Czuł się już tak dobrze, że nic nie mogło go utrzymać w łóżku i choć entuzjazm Zee dla poprawy jego zdrowia był dość powściągliwy, udało mu się go jakoś przekonać, że może już pędzić normalny tryb życia. I bardzo dobrze, bo długo by już takiej rekonwalescencji nie wytrzymał, energia wręcz go roznosiła. Ale i tak wszyscy byli za ostrożni, tylko Mine w pełni się z nim zgadzał w kwestii stanu jego zdrowia, bo umożliwiało to zabawę jego ulubioną "duziomsobą", jak nazywał każdego, kto był większy od jego maleńkiej osóbki. Teraz można było pokazywać język zdenerwowanej mamie i uciekać do kogoś, kto nie kazał niczego jeść, za to wręcz z zachwytem pozwalał wchodzić sobie na głowę. Mine był jeszcze tak malutki, że szybko się męczył w tym rozdokazywaniu i zasypiał, więc koniec końców pozwalali na te dzikie zabawy, bo nie trwały długo, a wprawiały go w świetny humor. Nikt poza Mine nie traktował go tak beztrosko, a naprawdę wolałby już zapomnieć o chorobie. Wszyscy byli mili, ale ich ostrożność sprawiała, że nie mógł czuć się zwyczajnie, jak zwykle... a tak chciał. Wiedział, że się martwią, ale... Skoro czuł się już dobrze, to nie chciał już zachowywać się jak ciężko chory.

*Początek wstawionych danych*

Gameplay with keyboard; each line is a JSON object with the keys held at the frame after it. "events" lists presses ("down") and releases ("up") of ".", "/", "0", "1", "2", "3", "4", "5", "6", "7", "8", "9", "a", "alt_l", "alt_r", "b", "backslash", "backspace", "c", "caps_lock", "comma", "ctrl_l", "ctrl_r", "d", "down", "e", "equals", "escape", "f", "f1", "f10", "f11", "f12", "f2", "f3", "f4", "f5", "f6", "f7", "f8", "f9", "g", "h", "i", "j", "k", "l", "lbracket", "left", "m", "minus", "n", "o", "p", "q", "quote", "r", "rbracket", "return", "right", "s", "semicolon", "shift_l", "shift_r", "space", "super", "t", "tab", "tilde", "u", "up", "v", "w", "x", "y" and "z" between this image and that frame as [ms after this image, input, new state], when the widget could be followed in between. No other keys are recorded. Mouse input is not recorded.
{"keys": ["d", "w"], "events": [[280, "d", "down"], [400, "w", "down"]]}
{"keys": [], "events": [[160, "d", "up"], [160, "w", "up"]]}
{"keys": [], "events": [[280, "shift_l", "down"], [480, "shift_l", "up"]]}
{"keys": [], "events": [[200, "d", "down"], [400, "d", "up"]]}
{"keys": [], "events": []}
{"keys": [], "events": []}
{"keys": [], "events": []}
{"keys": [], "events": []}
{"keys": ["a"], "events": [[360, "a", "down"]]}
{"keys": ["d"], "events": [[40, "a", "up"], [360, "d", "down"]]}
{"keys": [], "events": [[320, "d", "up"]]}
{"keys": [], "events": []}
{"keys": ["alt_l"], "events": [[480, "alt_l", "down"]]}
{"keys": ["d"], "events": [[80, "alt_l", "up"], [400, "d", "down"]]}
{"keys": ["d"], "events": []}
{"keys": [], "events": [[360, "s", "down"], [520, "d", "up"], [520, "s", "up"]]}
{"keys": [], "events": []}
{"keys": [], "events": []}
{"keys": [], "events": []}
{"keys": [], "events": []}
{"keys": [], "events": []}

Nissi też odnosił się do niego z taką czułą, ale i tak już teraz męczącą go trochę ostrożnością, właściwie nawet bardziej niż pozostali. Uważał wciąż, żeby w żaden sposób nie mogła stać mu się przypadkiem jakaś krzywda, wszystko chciał robić za niego i najwyżej delikatnie, nieśmiało go całował, nie próbując zupełnie nic więcej. Kochany był w tej swojej tkliwej opiekuńczości, ale... ale wolałby chyba, żeby czasem było też inaczej... Jak dawniej, raz tak, raz tak... No cóż, nie powinien zapominać o tym, że właściwie dopiero co doszedł do siebie i nie było nic dziwnego w tym, że on był teraz tak ostrożny... Jego samego przepełniał już entuzjazm i najchętniej od razu zrezygnowałby z wszelkiej tej ich zapobiegliwej przezorności, ale zdawał sobie przecież sprawę z tego, że po prostu się o niego martwili. Nie powinien narzekać na to, że w końcu miał wokół siebie ludzi, którym tak na nim zależało... A Nissi, dobry, najmilszy, zabawny trochę i nieporadny w tym świeżo odnalezionym uczuciu, wpatrzony w niego rozkochanym nieprzytomnie wzrokiem i bliski nieprzerwanie na wyciągnięcie ręki, na najcichszy szept... Nissi stwarzał mu świat tak piękny, o jakim nawet nie śmiał marzyć. Słuchać tych wszystkich szeptów to było trochę tak, jakby znaleźć się we śnie i raz za razem uświadamiać sobie, że to jest rzeczywistość, wciąż od nowa doświadczając tego zaskoczonego, cudownego szczęścia. Avesta miała wtedy rację, to była różnica, wielka, wielka różnica, bo choć przedtem naprawdę był szczęśliwy, wcale sobie tego nie wmawiał, to tamto szczęście było tylko cieniem tego, co czuł teraz, tej bezprzytomnej, nieustannej radości i pocałunków o zupełnie innym smaku...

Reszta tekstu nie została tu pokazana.